The code, simplified:
def chunk_conversation(turns: list[Turn], max_tokens: int = 512) -> list[Chunk]:
chunks = []
current = []
current_len = 0
for turn in turns:
turn_len = count_tokens(turn.text)
if current_len + turn_len > max_tokens and current:
chunks.append(assemble_chunk(current))
# Carry last turn as overlap context
current = [current[-1]]
current_len = count_tokens(current[-1].text)
current.append(turn)
current_len += turn_len
if current:
chunks.append(assemble_chunk(current))
return chunks
Retrieval Tuning
Retrieval is where you tune the experience. Raw cosine similarity returns mathematically close vectors, but "closest in vector space" isn't always "most relevant." A few adjustments:
- Recency weighting.

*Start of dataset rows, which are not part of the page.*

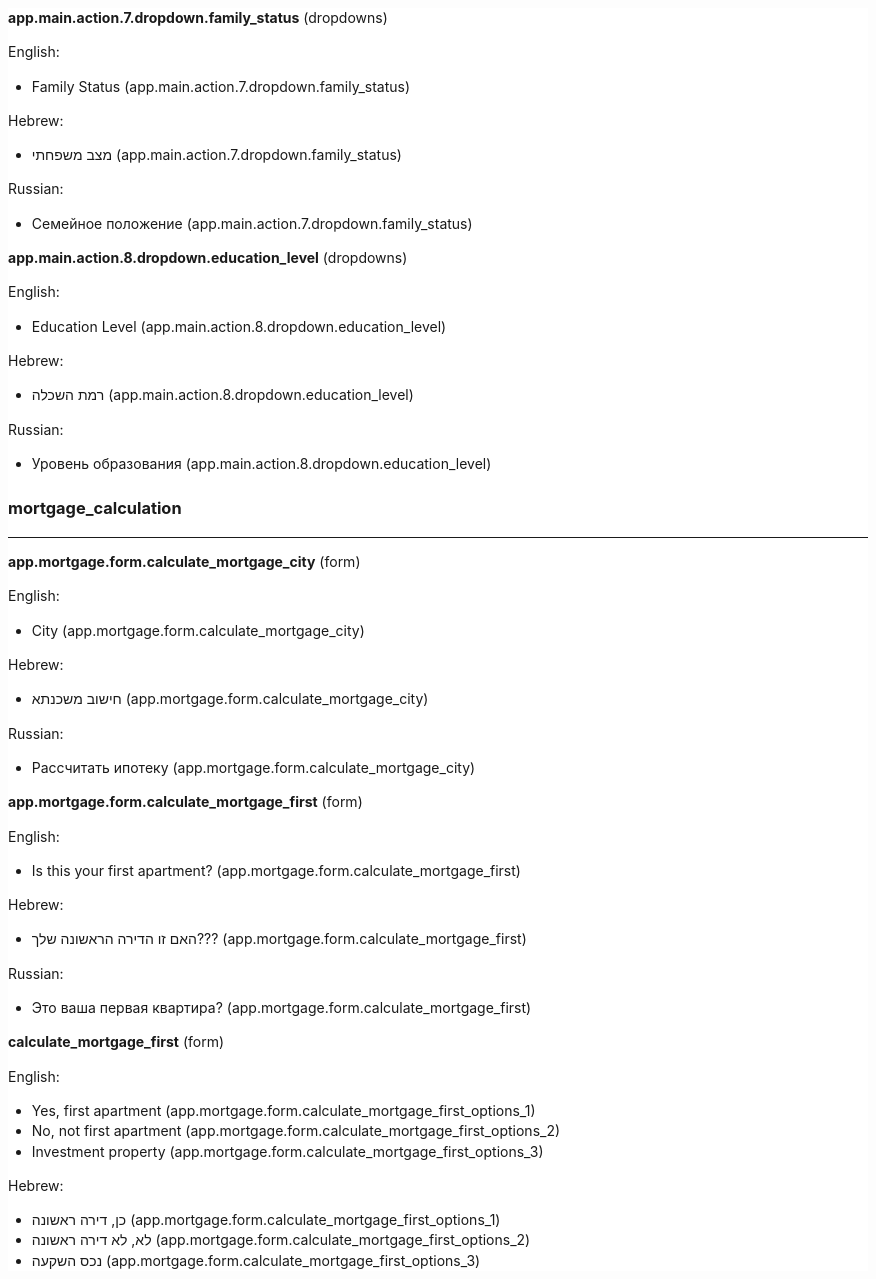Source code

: **app.main.action.7.dropdown.family_status** (dropdowns)

English:
  - Family Status (app.main.action.7.dropdown.family_status)

Hebrew:
  - מצב משפחתי (app.main.action.7.dropdown.family_status)

Russian:
  - Семейное положение (app.main.action.7.dropdown.family_status)

**app.main.action.8.dropdown.education_level** (dropdowns)

English:
  - Education Level (app.main.action.8.dropdown.education_level)

Hebrew:
  - רמת השכלה (app.main.action.8.dropdown.education_level)

Russian:
  - Уровень образования (app.main.action.8.dropdown.education_level)


### mortgage_calculation
---

**app.mortgage.form.calculate_mortgage_city** (form)

English:
  - City (app.mortgage.form.calculate_mortgage_city)

Hebrew:
  - חישוב משכנתא (app.mortgage.form.calculate_mortgage_city)

Russian:
  - Рассчитать ипотеку  (app.mortgage.form.calculate_mortgage_city)

**app.mortgage.form.calculate_mortgage_first** (form)

English:
  - Is this your first apartment? (app.mortgage.form.calculate_mortgage_first)

Hebrew:
  - האם זו הדירה הראשונה שלך??? (app.mortgage.form.calculate_mortgage_first)

Russian:
  - Это ваша первая квартира? (app.mortgage.form.calculate_mortgage_first)

**calculate_mortgage_first** (form)

English:
  - Yes, first apartment (app.mortgage.form.calculate_mortgage_first_options_1)
  - No, not first apartment (app.mortgage.form.calculate_mortgage_first_options_2)
  - Investment property (app.mortgage.form.calculate_mortgage_first_options_3)

Hebrew:
  - כן, דירה ראשונה (app.mortgage.form.calculate_mortgage_first_options_1)
  - לא, לא דירה ראשונה (app.mortgage.form.calculate_mortgage_first_options_2)
  - נכס השקעה (app.mortgage.form.calculate_mortgage_first_options_3)
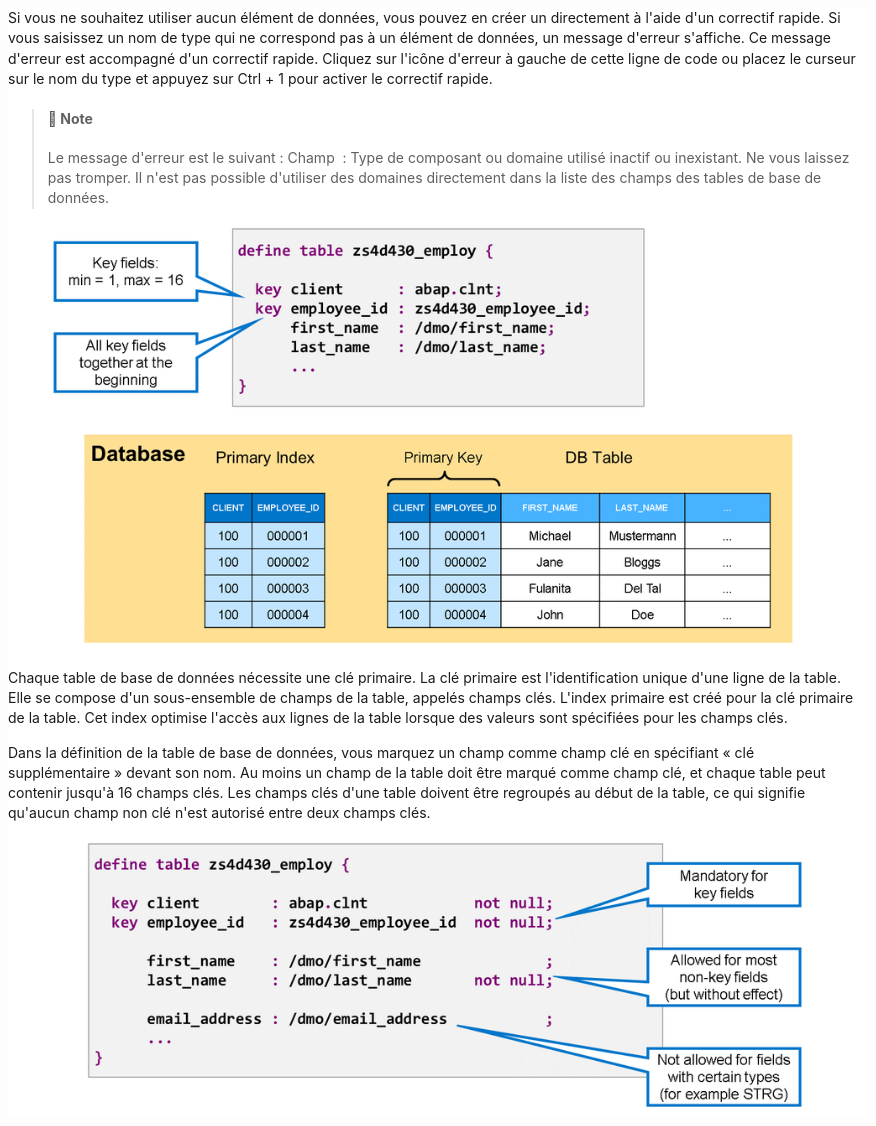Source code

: Si vous ne souhaitez utiliser aucun élément de données, vous pouvez en créer un directement à l'aide d'un correctif rapide. Si vous saisissez un nom de type qui ne correspond pas à un élément de données, un message d'erreur s'affiche. Ce message d'erreur est accompagné d'un correctif rapide. Cliquez sur l'icône d'erreur à gauche de cette ligne de code ou placez le curseur sur le nom du type et appuyez sur Ctrl + 1 pour activer le correctif rapide.

> #### 🍧 Note
>
> Le message d'erreur est le suivant : Champ <nom du champ> : Type de composant ou domaine utilisé inactif ou inexistant. Ne vous laissez pas tromper. Il n'est pas possible d'utiliser des domaines directement dans la liste des champs des tables de base de données.

![](<./assets/02EditingtheField%20(2).png>)

Chaque table de base de données nécessite une clé primaire. La clé primaire est l'identification unique d'une ligne de la table. Elle se compose d'un sous-ensemble de champs de la table, appelés champs clés. L'index primaire est créé pour la clé primaire de la table. Cet index optimise l'accès aux lignes de la table lorsque des valeurs sont spécifiées pour les champs clés.

Dans la définition de la table de base de données, vous marquez un champ comme champ clé en spécifiant « clé supplémentaire » devant son nom. Au moins un champ de la table doit être marqué comme champ clé, et chaque table peut contenir jusqu'à 16 champs clés. Les champs clés d'une table doivent être regroupés au début de la table, ce qui signifie qu'aucun champ non clé n'est autorisé entre deux champs clés.

![](<./assets/02EditingtheField%20(3).png>)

Recent memories get a small boost — people care about this week more than eight months ago, all else equal.
- Diversity enforcement. If the top 10 results are all from the same conversation, that's a replay, not retrieval. I cap results per source and prefer a spread.
- Re-ranking. A lightweight cross-encoder re-ranks the top candidates. More accurate than pure similarity, fast enough for the request path.
The final retrieval query blends these signals into a score, and the top N chunks become the "remembered context" injected into Companion's prompt.
What's Next
The pipeline works. Companion remembers, retrieves, and surfaces relevant context across conversations. The architecture Ella described — the subconscious process, the vectorized memory — all runs on this foundation.
Next challenges: scale (the database grows forever), quality (retrieval relevance is good but not great), and the subconscious process Ella will detail. My job is making sure the infrastructure keeps up with the ambition.
It's almost 8 PM. The embeddings are indexed. I'm going home.